If Coty is open to paying more, it should have communicated a higher offer contingent upon a detailed look at Avon’s books, said Gregg Fatzinger, head of the consumer banking group at Nomura Securities International in New York.
“The cart was put before the horse,” he said in a telephone interview today.
Bids from other possible acquirers aren’t likely because direct-selling companies don’t offer much room to cut costs and their operations are so different, Fatzinger said.
Coty’s cash offer, which would help it triple sales and expand into emerging markets, was valued at $23.25 a share, almost 24 percent higher than Avon’s 20-day stock trading average at the time. Avon rose 0.1 percent to $21.60 at the close in New York. The shares closed at $19.36 on March 30, the day before the bid from New York-based Coty was announced.

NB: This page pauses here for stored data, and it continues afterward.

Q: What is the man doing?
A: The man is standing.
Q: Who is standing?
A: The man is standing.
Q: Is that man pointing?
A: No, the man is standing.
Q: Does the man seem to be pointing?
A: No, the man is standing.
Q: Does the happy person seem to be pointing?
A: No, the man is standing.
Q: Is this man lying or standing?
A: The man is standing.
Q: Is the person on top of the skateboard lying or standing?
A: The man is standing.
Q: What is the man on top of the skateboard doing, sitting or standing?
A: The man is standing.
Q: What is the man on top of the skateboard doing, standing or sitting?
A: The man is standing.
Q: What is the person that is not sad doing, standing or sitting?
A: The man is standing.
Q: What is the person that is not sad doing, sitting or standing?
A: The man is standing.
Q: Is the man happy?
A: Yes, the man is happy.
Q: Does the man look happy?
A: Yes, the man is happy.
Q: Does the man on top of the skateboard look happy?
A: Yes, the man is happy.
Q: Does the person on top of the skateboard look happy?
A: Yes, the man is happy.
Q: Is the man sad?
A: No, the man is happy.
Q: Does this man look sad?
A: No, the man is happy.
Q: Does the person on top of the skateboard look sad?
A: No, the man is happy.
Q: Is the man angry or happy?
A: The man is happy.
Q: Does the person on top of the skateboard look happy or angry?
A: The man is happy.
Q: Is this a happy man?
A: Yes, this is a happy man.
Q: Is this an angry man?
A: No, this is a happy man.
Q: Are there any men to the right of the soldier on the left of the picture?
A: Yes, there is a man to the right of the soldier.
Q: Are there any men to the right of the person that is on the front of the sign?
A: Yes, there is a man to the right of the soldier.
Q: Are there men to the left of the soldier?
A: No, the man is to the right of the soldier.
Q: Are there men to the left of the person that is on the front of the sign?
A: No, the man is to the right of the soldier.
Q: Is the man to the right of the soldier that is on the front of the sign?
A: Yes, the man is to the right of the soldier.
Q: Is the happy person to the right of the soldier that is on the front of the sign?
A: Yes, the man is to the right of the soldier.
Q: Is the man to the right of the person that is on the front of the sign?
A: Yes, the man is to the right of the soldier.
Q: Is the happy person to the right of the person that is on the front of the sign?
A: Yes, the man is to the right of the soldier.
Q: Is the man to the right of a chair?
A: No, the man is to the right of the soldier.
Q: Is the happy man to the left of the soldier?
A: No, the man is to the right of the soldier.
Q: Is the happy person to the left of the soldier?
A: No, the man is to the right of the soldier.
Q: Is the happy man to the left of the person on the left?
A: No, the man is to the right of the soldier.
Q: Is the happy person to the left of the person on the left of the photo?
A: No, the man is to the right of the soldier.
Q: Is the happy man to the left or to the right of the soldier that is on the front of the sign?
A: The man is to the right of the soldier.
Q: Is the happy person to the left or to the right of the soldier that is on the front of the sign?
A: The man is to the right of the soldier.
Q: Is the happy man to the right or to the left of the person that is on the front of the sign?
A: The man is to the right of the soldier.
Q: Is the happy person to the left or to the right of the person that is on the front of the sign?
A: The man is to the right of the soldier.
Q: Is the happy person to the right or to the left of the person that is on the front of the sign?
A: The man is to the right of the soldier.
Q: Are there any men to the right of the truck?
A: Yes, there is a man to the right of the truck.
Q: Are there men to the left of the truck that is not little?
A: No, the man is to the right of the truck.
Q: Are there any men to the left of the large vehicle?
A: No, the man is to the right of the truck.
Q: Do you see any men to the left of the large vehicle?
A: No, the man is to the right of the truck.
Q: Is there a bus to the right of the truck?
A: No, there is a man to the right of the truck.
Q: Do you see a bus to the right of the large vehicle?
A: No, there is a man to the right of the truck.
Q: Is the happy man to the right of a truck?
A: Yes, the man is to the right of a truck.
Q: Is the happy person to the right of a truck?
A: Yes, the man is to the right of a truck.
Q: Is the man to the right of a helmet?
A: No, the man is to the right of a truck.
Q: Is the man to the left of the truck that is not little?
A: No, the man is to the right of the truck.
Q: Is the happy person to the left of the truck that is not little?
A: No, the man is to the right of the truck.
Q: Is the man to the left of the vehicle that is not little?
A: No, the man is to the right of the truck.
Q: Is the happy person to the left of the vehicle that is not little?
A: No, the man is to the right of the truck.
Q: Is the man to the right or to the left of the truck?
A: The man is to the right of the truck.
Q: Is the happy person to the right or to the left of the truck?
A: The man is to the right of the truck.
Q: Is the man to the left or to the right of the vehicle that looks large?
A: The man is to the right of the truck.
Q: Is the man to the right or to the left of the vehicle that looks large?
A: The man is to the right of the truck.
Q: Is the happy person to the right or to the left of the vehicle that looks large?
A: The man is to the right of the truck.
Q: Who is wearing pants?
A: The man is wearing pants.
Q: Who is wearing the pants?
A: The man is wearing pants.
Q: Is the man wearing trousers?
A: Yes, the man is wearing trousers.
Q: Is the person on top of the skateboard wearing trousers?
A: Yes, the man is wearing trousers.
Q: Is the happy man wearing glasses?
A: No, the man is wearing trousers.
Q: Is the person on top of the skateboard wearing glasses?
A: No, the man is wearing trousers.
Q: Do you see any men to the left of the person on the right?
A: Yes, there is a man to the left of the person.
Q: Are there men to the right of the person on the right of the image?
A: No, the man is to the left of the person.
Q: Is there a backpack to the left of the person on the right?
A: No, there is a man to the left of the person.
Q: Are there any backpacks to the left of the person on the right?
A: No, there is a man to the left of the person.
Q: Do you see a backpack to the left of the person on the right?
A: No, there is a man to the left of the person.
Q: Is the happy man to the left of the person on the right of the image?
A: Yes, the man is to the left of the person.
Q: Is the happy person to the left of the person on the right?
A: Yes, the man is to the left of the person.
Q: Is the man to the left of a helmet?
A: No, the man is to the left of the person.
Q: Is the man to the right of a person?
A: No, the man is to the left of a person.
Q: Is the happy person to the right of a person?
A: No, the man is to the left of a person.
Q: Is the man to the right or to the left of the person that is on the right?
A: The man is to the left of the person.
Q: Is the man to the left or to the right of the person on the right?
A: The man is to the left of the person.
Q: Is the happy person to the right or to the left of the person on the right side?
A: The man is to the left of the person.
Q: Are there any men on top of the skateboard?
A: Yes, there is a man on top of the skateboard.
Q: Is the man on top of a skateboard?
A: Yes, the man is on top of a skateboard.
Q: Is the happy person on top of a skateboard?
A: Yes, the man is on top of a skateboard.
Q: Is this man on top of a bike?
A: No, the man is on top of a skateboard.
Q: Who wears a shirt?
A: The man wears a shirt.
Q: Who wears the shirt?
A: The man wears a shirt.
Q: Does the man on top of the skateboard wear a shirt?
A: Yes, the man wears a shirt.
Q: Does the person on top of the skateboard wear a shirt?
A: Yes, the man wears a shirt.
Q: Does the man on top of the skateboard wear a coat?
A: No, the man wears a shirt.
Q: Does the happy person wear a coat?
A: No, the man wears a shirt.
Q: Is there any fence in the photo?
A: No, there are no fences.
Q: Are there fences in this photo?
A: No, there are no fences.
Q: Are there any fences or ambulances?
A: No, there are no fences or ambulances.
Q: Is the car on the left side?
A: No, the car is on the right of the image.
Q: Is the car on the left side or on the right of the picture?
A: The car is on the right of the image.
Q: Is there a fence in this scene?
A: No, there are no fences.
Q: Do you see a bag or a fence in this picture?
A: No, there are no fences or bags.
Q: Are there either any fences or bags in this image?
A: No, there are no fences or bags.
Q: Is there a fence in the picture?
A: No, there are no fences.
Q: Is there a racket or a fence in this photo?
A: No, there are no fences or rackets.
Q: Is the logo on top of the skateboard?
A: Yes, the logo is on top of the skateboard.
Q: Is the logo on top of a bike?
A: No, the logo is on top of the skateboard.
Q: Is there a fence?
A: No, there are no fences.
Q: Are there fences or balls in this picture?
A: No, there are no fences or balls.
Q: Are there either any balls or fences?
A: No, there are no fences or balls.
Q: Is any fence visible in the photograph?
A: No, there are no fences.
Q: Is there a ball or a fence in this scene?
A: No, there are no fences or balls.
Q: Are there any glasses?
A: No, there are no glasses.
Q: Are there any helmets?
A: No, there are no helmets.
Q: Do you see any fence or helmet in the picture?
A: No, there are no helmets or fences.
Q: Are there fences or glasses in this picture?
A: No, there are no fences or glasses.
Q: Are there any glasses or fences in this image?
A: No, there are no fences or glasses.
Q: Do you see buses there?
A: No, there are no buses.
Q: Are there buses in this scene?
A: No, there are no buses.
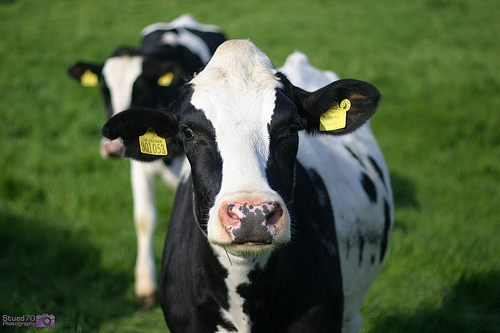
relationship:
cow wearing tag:
[64, 10, 229, 311] [79, 68, 99, 88]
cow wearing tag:
[64, 10, 229, 311] [158, 70, 174, 86]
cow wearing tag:
[99, 35, 398, 330] [136, 125, 169, 156]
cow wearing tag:
[99, 35, 398, 330] [316, 98, 352, 133]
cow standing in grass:
[64, 10, 229, 311] [2, 1, 484, 329]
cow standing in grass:
[99, 35, 398, 330] [2, 1, 484, 329]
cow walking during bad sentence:
[64, 10, 229, 311] [432, 269, 445, 281]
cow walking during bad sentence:
[99, 35, 398, 330] [432, 269, 445, 281]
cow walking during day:
[64, 10, 229, 311] [2, 2, 484, 329]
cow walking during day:
[99, 35, 398, 330] [2, 2, 484, 329]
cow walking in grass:
[64, 10, 229, 311] [2, 1, 484, 329]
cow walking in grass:
[99, 35, 398, 330] [2, 1, 484, 329]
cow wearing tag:
[64, 10, 229, 311] [154, 70, 175, 87]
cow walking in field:
[64, 10, 229, 311] [0, 0, 499, 332]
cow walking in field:
[99, 35, 398, 330] [0, 0, 499, 332]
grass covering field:
[2, 1, 484, 329] [0, 0, 499, 332]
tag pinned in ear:
[136, 125, 169, 156] [99, 103, 182, 163]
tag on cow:
[136, 125, 169, 156] [99, 35, 398, 330]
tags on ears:
[128, 90, 359, 165] [88, 72, 388, 166]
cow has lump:
[99, 35, 398, 330] [210, 33, 270, 66]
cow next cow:
[64, 10, 229, 311] [99, 35, 398, 330]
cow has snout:
[99, 35, 398, 330] [217, 194, 287, 233]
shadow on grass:
[8, 206, 130, 328] [4, 147, 124, 328]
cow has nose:
[99, 35, 398, 330] [219, 194, 288, 233]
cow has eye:
[99, 35, 398, 330] [276, 124, 298, 149]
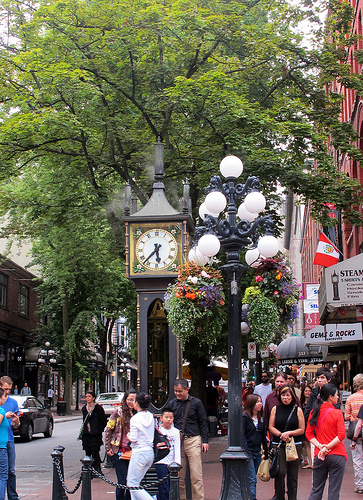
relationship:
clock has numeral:
[135, 228, 178, 272] [145, 230, 154, 241]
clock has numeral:
[135, 228, 178, 272] [153, 230, 162, 239]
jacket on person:
[128, 410, 155, 452] [126, 391, 154, 498]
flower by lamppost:
[174, 269, 231, 306] [187, 153, 280, 498]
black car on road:
[9, 393, 54, 439] [2, 411, 108, 495]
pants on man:
[169, 431, 212, 497] [162, 378, 215, 499]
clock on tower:
[127, 222, 185, 274] [120, 136, 190, 428]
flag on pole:
[313, 228, 340, 268] [317, 228, 346, 257]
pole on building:
[317, 228, 346, 257] [298, 1, 354, 408]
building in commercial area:
[249, 180, 357, 368] [16, 216, 358, 467]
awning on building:
[272, 328, 331, 369] [249, 180, 357, 368]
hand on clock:
[155, 241, 160, 265] [134, 221, 183, 267]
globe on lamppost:
[218, 152, 244, 179] [187, 153, 280, 498]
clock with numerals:
[135, 228, 178, 272] [136, 226, 179, 273]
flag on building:
[313, 226, 344, 271] [286, 1, 361, 358]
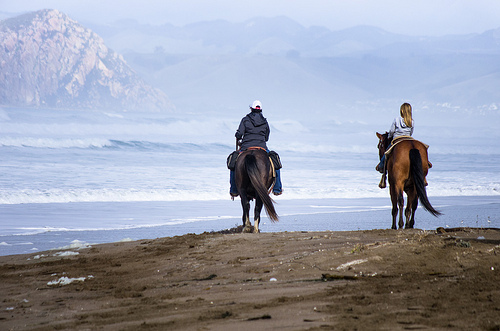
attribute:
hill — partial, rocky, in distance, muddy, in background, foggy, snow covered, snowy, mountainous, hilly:
[2, 7, 169, 116]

When Avon called Liu-Er Chen, the Boston-based head of emerging market equity strategy at Delaware Investments, for his opinion on the Coty offer, he said the bid was too low, adding that the cosmetics company needed to focus on cutting costs if it wanted to increase value for shareholders.
“I’m fully aware of the mismanagement of Avon,” Chen, who oversees 14.5 million shares, said in a phone interview. “That’s how I bought it. That’s how the stock was cheap.”
While Avon’s profit has been shrinking, the cosmetics seller generated $11.3 billion of revenue in its most recent fiscal year, compared with $8.81 billion at rival Estee Lauder Cos., convincing investors that with new management, there is value to be had.
“It’s a tremendous property and a tremendous business, and I think they have a footprint most people would be envious of,” said Howard Hansen, the co-portfolio manager of the $35 million Linde Hansen Contrarian Value Fund, which holds Avon shares. “The issues have been more managerial.”
Hansen, who’s based in Florham Park, New Jersey, said he would be “very disappointed” if Avon accepted Coty’s offer. At a higher price, a combination of McCoy and executives from Coty may make for a more successful Avon, he said.
Strauss said he reached out to Avon lead independent director Fred Hassan, a managing director and partner at private-equity firm Warburg Pincus and chairman at Bausch & Lomb Inc., to let him know the offer price was too low.
Hassan “is a good manager, a good steward, he will do what’s right,” Strauss said.
Hassan, lead director of Avon’s board since February 2009, is giving investors such as Strauss and Chen confidence that the company will only accept a strong offer. He established a name for himself by restoring Schering-Plough Corp. to profitability and selling it to Merck & Co. in 2009.
“If Coty has money, they should offer something like a $30 bid before Avon should open the books for them,” Chen said. “The Coty people are very smart and they should understand, even if they pay $30 or above, they get a great, great deal.”
While several shareholders said Coty’s offer is too low, Avon’s April 2 outright rejection rankled some investors.
Raymond Bragar, partner and founder of Bragar Wexler Eagel & Squire PC in New York, is preparing an amended consolidated complaint on behalf of five different shareholders, set to be filed in early May. He already filed a complaint from an individual shareholder this month.
“The new CEO certainly hasn’t publicly pushed the company to negotiate with Coty,” Bragar said. “One would think the new CEO would have a strong incentive not to negotiate with Coty because upon an acquisition, the new CEO would be most likely out of a position. All this works to the detriment of the shareholders who stand to make a significant profit on the stock if the merger were to go through.”
Don Wordell, an Orlando-based fund manager who oversees about $2.4 billion in the RidgeWorth Mid Cap Value Equity Fund, said he was happy with the amount of bid because it gave him the chance to sell Avon stock in line with the offer price.
“I would buy it back in the mid- to high teens, but not until I get some more clarity around what the new CEO’s game plan is for turning around Avon,” he said.